Rédigé par Lycha Jaimssy MBELE le Mercredi 25 Mars 2026

Le prix du baril de Brent, baromètre clé du marché énergétique mondial, a dévissé mercredi matin, reflétant une soudaine accalmie des tensions au Moyen‑Orient et des signaux diplomatiques qui ont surpris les investisseurs. Cette chute presque 6 % sur la séance intervient après une série d’annonces politiques qui laissent entrevoir, même faiblement, une désescalade dans un conflit qui perturbait jusqu’ici l’un des axes vitaux du commerce énergétique global.

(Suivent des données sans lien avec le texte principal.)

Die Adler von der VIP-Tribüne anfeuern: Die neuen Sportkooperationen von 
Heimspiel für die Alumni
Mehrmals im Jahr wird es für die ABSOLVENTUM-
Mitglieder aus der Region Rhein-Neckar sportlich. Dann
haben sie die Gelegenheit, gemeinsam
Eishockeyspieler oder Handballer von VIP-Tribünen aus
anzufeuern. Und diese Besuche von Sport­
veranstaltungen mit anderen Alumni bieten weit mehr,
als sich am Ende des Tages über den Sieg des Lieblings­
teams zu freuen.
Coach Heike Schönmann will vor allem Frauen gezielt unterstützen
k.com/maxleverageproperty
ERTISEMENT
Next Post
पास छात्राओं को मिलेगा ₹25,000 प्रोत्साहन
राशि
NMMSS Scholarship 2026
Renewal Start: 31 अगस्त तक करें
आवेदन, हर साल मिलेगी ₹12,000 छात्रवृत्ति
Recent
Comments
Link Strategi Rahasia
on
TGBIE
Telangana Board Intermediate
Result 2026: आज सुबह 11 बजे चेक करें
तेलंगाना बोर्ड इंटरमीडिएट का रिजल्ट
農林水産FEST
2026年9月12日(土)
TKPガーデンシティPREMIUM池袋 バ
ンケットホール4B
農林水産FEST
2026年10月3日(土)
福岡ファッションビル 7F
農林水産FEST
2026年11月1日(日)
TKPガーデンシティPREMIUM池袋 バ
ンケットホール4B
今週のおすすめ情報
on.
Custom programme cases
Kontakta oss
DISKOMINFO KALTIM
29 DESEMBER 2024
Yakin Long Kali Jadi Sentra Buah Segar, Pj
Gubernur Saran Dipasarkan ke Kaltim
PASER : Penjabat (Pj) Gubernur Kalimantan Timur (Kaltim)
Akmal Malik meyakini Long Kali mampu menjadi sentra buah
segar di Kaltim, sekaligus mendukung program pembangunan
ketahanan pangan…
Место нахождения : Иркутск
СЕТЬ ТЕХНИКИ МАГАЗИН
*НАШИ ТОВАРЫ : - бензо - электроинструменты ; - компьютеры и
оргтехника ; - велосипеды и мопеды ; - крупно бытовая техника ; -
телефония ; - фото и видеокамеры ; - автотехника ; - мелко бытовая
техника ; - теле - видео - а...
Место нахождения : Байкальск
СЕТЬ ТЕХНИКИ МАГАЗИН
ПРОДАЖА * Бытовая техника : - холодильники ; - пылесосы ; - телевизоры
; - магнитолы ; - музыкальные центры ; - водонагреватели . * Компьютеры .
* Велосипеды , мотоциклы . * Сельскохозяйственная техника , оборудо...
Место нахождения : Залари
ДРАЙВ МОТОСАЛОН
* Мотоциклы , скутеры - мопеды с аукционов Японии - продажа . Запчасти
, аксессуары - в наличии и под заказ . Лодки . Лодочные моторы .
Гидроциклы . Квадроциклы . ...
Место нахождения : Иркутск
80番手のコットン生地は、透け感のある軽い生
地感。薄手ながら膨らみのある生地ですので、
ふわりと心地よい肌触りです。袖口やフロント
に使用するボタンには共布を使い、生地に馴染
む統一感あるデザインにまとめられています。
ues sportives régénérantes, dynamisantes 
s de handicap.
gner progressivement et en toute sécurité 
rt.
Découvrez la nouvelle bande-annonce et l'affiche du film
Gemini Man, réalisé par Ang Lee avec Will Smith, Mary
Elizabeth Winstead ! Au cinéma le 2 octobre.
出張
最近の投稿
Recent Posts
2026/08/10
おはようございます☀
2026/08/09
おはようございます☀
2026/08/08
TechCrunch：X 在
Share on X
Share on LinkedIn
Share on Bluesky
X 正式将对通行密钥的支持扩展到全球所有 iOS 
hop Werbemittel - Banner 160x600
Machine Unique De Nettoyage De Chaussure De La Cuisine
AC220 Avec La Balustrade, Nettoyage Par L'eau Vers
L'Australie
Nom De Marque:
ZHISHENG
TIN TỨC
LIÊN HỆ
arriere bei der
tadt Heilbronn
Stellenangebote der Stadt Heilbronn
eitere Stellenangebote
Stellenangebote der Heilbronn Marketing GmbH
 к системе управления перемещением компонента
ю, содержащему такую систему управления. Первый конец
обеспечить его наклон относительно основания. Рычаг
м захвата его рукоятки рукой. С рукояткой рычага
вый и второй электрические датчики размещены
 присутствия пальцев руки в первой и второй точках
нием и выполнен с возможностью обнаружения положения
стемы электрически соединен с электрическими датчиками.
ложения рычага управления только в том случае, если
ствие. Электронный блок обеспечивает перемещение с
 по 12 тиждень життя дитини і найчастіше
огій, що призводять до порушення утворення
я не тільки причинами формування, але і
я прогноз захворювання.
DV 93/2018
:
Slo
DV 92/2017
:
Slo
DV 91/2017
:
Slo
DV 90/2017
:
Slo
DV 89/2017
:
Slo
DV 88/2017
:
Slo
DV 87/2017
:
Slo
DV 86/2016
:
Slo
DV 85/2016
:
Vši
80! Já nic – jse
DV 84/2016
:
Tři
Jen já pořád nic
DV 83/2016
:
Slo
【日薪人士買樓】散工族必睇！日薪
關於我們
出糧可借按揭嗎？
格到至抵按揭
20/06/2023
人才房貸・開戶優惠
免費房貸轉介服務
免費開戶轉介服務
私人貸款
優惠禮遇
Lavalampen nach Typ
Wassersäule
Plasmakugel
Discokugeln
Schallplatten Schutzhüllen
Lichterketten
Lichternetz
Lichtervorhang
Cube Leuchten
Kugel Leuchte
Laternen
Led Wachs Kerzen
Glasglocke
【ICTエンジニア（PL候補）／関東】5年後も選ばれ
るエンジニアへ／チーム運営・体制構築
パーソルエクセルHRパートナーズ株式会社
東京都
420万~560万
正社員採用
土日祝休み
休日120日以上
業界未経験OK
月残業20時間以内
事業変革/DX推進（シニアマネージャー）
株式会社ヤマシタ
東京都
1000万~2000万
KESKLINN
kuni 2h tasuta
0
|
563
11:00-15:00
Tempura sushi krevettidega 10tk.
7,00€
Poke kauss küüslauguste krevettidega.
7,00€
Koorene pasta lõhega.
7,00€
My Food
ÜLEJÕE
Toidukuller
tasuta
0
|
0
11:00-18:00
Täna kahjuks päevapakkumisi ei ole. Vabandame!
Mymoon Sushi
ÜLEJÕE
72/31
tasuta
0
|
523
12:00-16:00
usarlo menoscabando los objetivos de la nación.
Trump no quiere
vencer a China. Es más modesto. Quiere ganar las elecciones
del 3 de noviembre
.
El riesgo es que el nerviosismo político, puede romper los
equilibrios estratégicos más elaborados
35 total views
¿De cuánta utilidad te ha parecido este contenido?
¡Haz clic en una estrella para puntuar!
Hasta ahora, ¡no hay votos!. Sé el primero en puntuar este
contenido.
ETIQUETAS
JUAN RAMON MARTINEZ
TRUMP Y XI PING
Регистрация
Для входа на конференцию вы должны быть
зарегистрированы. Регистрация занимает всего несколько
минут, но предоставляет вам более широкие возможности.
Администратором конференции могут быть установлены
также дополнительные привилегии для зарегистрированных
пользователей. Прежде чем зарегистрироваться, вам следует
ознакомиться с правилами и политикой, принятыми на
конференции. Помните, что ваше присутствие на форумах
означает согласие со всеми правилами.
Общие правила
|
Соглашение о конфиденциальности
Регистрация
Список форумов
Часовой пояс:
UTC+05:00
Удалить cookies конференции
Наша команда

Brent en baisse de 6 % : l’euphorie diplomatique secoue le marché pétrolier

Mercredi vers 00 h 30 GMT, le Brent reculait à environ 98 dollars le baril, en baisse significative par rapport à ses niveaux récents. Son homologue américain, le West Texas Intermediate (WTI), a aussi cédé du terrain, s’inscrivant autour de 87 dollars le baril.
 

Cette baisse ne s’explique pas uniquement par l’évolution des marchés financiers : elle porte la marque d’un scénario géopolitique qui a évolué brusquement. Les États‑Unis ont transmis à Téhéran un plan de paix en 15 points visant à calmer les hostilités, une initiative qui, dans l’immédiat, a atténué le « prix du risque » qui pesait sur le brut depuis plusieurs semaines.
 

Coup de théâtre : l’Iran a déclaré que les navires « non hostiles » pouvaient traverser le détroit d’Ormuz en coordination avec les autorités, un passage stratégique par lequel transite près d’un cinquième de la production mondiale de pétrole et de gaz liquéfié.
 

Pourtant, tout n’est pas réglé. Ces premières ouvertures diplomatiques surviennent alors que les violences se poursuivent : des tirs de missiles ont blessé des civils en Israël, et l’armée israélienne a intensifié ses opérations sur plusieurs fronts, y compris dans le sud du Liban. Ces événements rappellent brutalement que le spectre d’une reprise des tensions reste bien réel.
 

Sur les marchés asiatiques, cette brève lueur d’optimisme a stimulé les indices boursiers : le Nikkei japonais et le Kospi sud‑coréen ont enregistré des progressions de plus de 3 %, reflétant un net appétit pour le risque et une meilleure humeur des investisseurs.
 

Pour le lecteur marocain, cette oscillation spectaculaire des prix du pétrole n’est pas un simple chiffre de marché : elle influe directement sur le coût des carburants, le budget des entreprises importatrices d’énergie, et in fine sur l’inflation au quotidien. Dans un pays encore dépendant des importations d’hydrocarbures, ces mouvements s’inscrivent dans un récit plus large : comment une région géopolitiquement fragile peut à la fois faire vaciller les marchés mondiaux et générer, en quelques déclarations, des attentes de stabilité.
 

Si les signaux diplomatiques actuels se confirment, cela pourrait ouvrir une fenêtre de respiration pour l’économie mondiale. Mais tant que le détroit d’Ormuz ce couloir maritime vital reste sous tension, les prix du Brent resteront sensibles à la moindre nouvelle politique ou militaire. En attendant, marchés et gouvernements scrutent chaque mot de Washington et de Téhéran, cherchant à anticiper la prochaine secousse.